Department of Psychiatry, National Taiwan University Hospital and College of Medicine, Taipei, Taiwan.
Department of Psychiatry, National Taiwan University Hospital and College of Medicine, Taipei, Taiwan; Graduate Institute of Clinical Medicine, College of Medicine, National Taiwan University, Taipei, Taiwan; Graduate Institute of Brain and Mind Sciences, and Graduate Institute of Epidemiology and Preventive Medicine, College of Medicine, National Taiwan University, Taipei, Taiwan.
Prog Neuropsychopharmacol Biol Psychiatry. 2019 Dec 20;95:109683. doi: 10.1016/j.pnpbp.2019.109683. Epub 2019 Jun 28.
Sensory symptoms are common in individuals with autism spectrum disorder (ASD). Altered sensory gating may cause sensory overload. However, whether ASD individuals have P50 gating deficits is controversial in childhood and lacks evidence in adulthood. Beyond P50, fewer studies have examined N100 or P200, although N100 is considered to be more reliable than P50. Also, the clinical correlates of these parameters are mostly unknown. This study aimed to investigate P50, N100, and P200 sensory gating in adolescents and young adults with ASD and examine their clinical correlates.
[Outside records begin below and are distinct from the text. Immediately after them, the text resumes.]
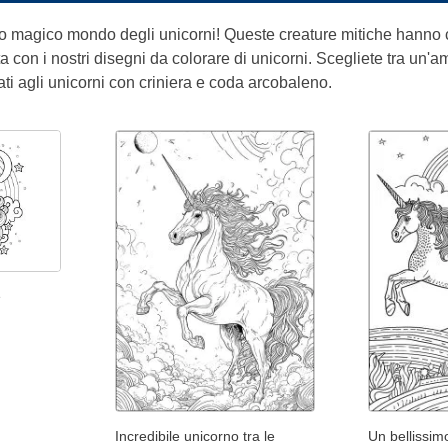
o magico mondo degli unicorni! Queste creature mitiche hanno c
ita con i nostri disegni da colorare di unicorni. Scegliete tra un'a
ti agli unicorni con criniera e coda arcobaleno.
e
Incredibile unicorno tra le
Un bellissim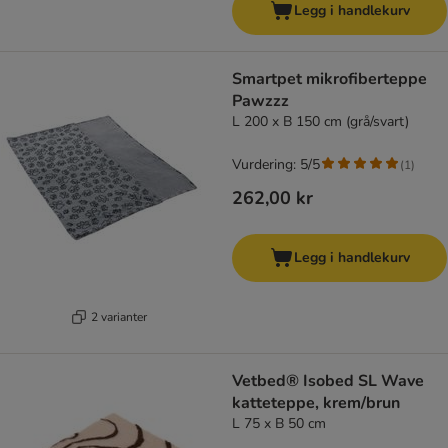
Legg i handlekurv
Smartpet mikrofiberteppe
Pawzzz
L 200 x B 150 cm (grå/svart)
Vurdering: 5/5
(
1
)
262,00 kr
Legg i handlekurv
2 varianter
Vetbed® Isobed SL Wave
katteteppe, krem/brun
L 75 x B 50 cm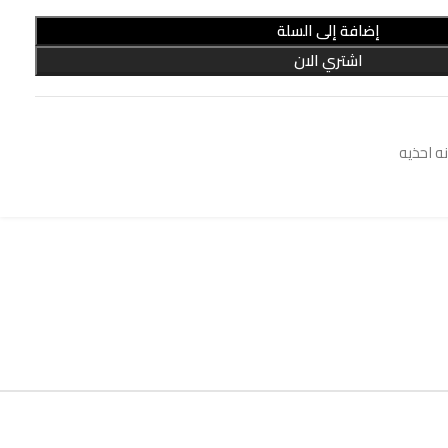
إضافة إلى السلة
اشتري الان
ه احذيه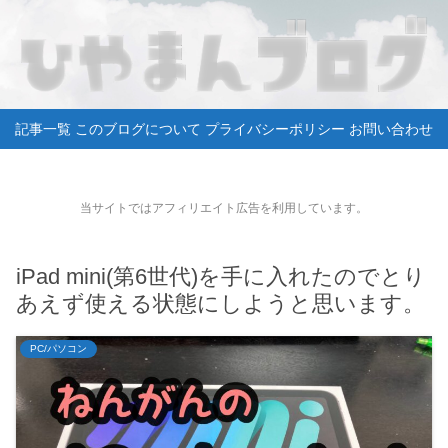
記事一覧
このブログについて
プライバシーポリシー
お問い合わせ
当サイトではアフィリエイト広告を利用しています。
iPad mini(第6世代)を手に入れたのでとり
あえず使える状態にしようと思います。
PC/パソコン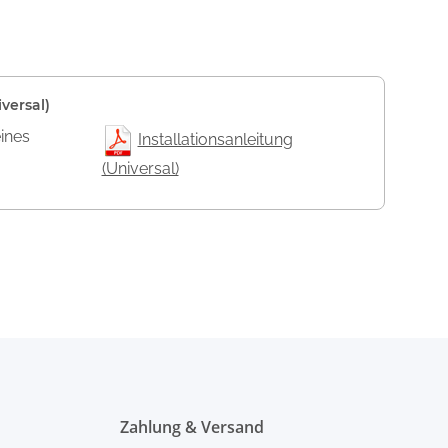
versal)
eines
Installationsanleitung
(Universal)
Zahlung & Versand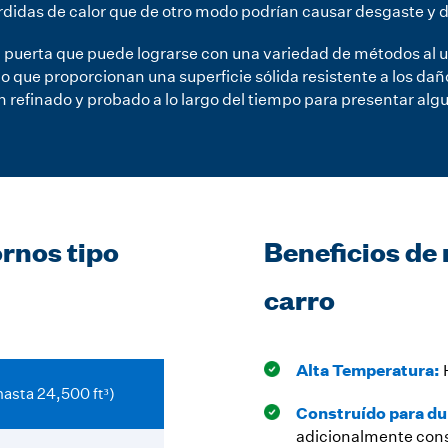
s pérdidas de calor que de otro modo podrían causar desgaste y
e la puerta que puede lograrse con una variedad de métodos al 
o que proporcionan una superficie sólida resistente a los dañ
 refinado y probado a lo largo del tiempo para presentar algu
ornos tipo
Beneficios de
carro
Alta Temperatura:
 hasta 24,500 ft³)
Construído para du
adicionalmente const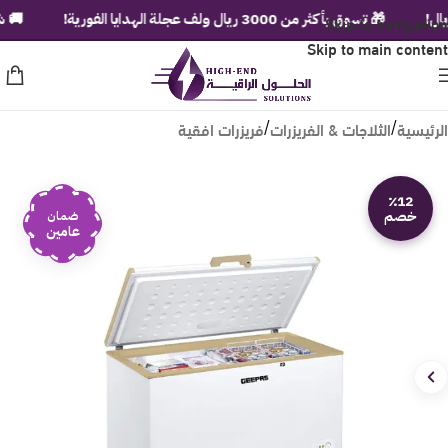
Skip to navigation
🎁 تسوق بأكثر من 3000 ريال ولف عجلة الهدايا الفورية!
🚚 شحن مج
Skip to main content
الرئيسية
الثلاجات & الفريزرات
فريزرات افقية
/
/
٪12
خصم
ضمان
عامين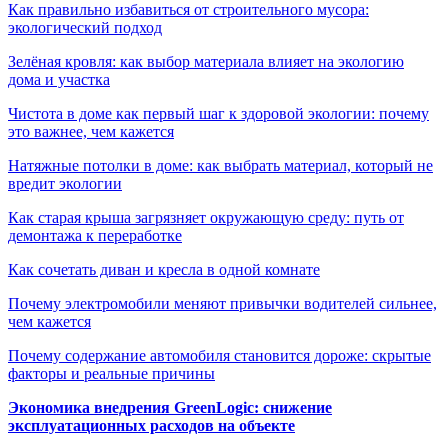
Как правильно избавиться от строительного мусора:
экологический подход
Зелёная кровля: как выбор материала влияет на экологию
дома и участка
Чистота в доме как первый шаг к здоровой экологии: почему
это важнее, чем кажется
Натяжные потолки в доме: как выбрать материал, который не
вредит экологии
Как старая крыша загрязняет окружающую среду: путь от
демонтажа к переработке
Как сочетать диван и кресла в одной комнате
Почему электромобили меняют привычки водителей сильнее,
чем кажется
Почему содержание автомобиля становится дороже: скрытые
факторы и реальные причины
Экономика внедрения GreenLogic: снижение
эксплуатационных расходов на объекте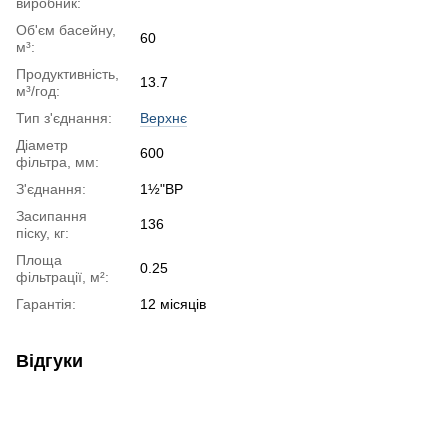
виробник:
Об'єм басейну,
60
м³:
Продуктивність,
13.7
м³/год:
Тип з'єднання:
Верхнє
Діаметр
600
фільтра, мм:
З'єднання:
1½"ВР
Засипання
136
піску, кг:
Площа
0.25
фільтрації, м²:
Гарантія:
12 місяців
Відгуки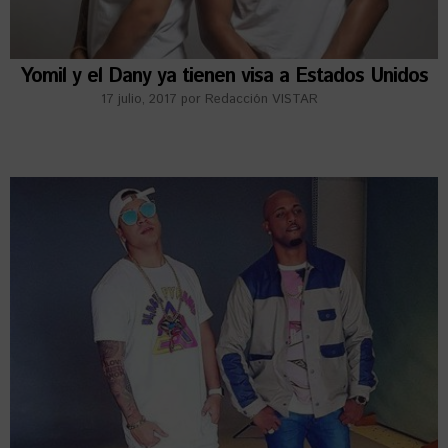
Yomil y el Dany ya tienen visa a Estados Unidos
17 julio, 2017
por
Redacción VISTAR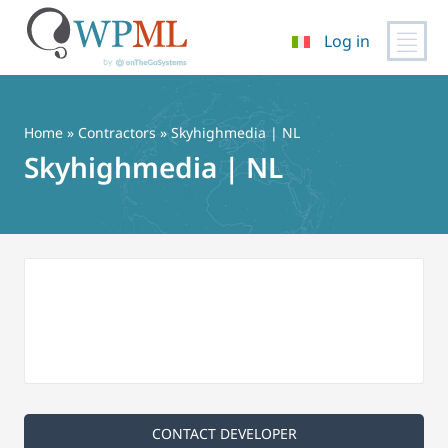
Log in
Vai
al
contenuto
Home
»
Contractors
» Skyhighmedia | NL
Skyhighmedia | NL
CONTACT DEVELOPER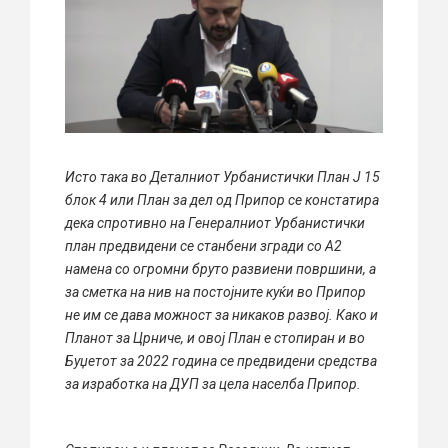
Исто така во Деталниот Урбанистички План Ј 15
блок 4 или План за дел од Припор се констатира
дека спротивно на Генералниот Урбанистички
план предвидени се станбени згради со А2
намена со огромни бруто развиени површини, а
за сметка на нив на постојните куќи во Припор
не им се дава можност за никаков развој. Како и
Планот за Црниче, и овој План е стопиран и во
Буџетот за 2022 година се предвидени средства
за изработка на ДУП за цела населба Припор.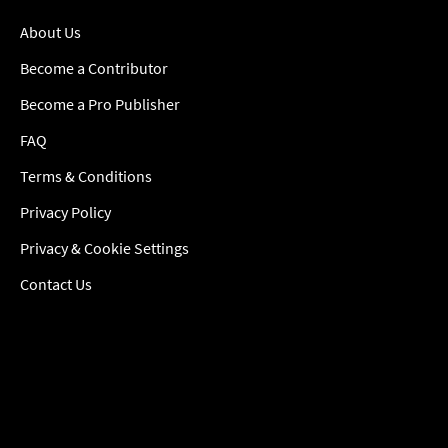
About Us
Become a Contributor
Become a Pro Publisher
FAQ
Terms & Conditions
Privacy Policy
Privacy & Cookie Settings
Contact Us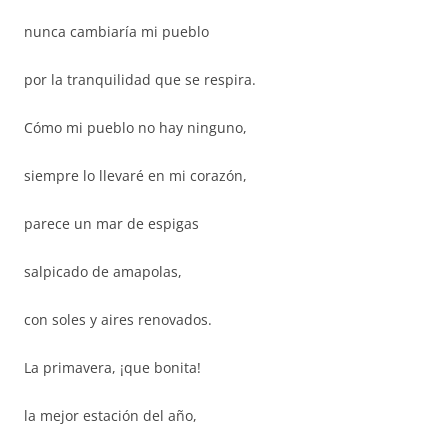
nunca cambiaría mi pueblo
por la tranquilidad que se respira.
Cómo mi pueblo no hay ninguno,
siempre lo llevaré en mi corazón,
parece un mar de espigas
salpicado de amapolas,
con soles y aires renovados.
La primavera, ¡que bonita!
la mejor estación del año,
In a sample of 34 ASD participants (mean age 20.6 ± 4.1, female 5.9%) and 34 sex- and age-matched typically-developing controls (TDC, mean age 20.4 ± 3.1), we investigated P50, N100, and P200 sensory gating by a paired-click paradigm, which generated the data of S1 amplitude after the first click and S2 amplitude after the second click. We found that compared to TDC, ASD participants had significant N100 suppression deficits reflected by a larger N100 S2 amplitude, smaller N100 ratio of S2 over S1, and the difference between the two amplitudes. N100 S2 amplitude was significantly associated with sensory sensitivity independent of the diagnosis. Although there was no group difference in P50 suppression, S1 amplitude was negatively associated with social deficits in ASD. P200 gating parameters were correlated with attention switching difficulty. Our findings suggest N100 gating deficit in adolescents and young adults with ASD. The relationships between P50 S1 and social deficits and between N100 S2 and sensory sensitivity warrant further investigation.
感觉症状在自闭症谱系障碍(ASD)个体中很常见。感觉门控的改变可能导致感觉过载。然而,在儿童时期,ASD 个体是否存在 P50 门控缺陷存在争议,并且在成年期缺乏证据。除了 P50,较少的研究检查了 N100 或 P200,尽管 N100 被认为比 P50 更可靠。此外,这些参数的临床相关性大多未知。本研究旨在调查 ASD 青少年和年轻成人的 P50、N100 和 P200 感觉门控,并研究其临床相关性。在 34 名 ASD 参与者(平均年龄 20.6±4.1,女性 5.9%)和 34 名性别和年龄匹配的正常发育对照者(TDC,平均年龄 20.4±3.1)的样本中,我们通过配对点击范式研究了 P50、N100 和 P200 感觉门控,该范式生成了第一个点击后的 S1 幅度数据和第二个点击后的 S2 幅度数据。我们发现,与 TDC 相比,ASD 参与者的 N100 抑制缺陷显著,表现为 N100 S2 幅度较大、N100 S2 与 S1 的比值较小以及两个幅度之间的差异。N100 S2 幅度与感觉敏感性显著相关,与诊断无关。尽管 P50 抑制没有组间差异,但 S1 幅度与 ASD 中的社交缺陷呈负相关。P200 门控参数与注意转换困难相关。我们的发现表明,ASD 青少年和年轻成人存在 N100 门控缺陷。P50 S1 与社交缺陷之间的关系以及 N100 S2 与感觉敏感性之间的关系值得进一步研究。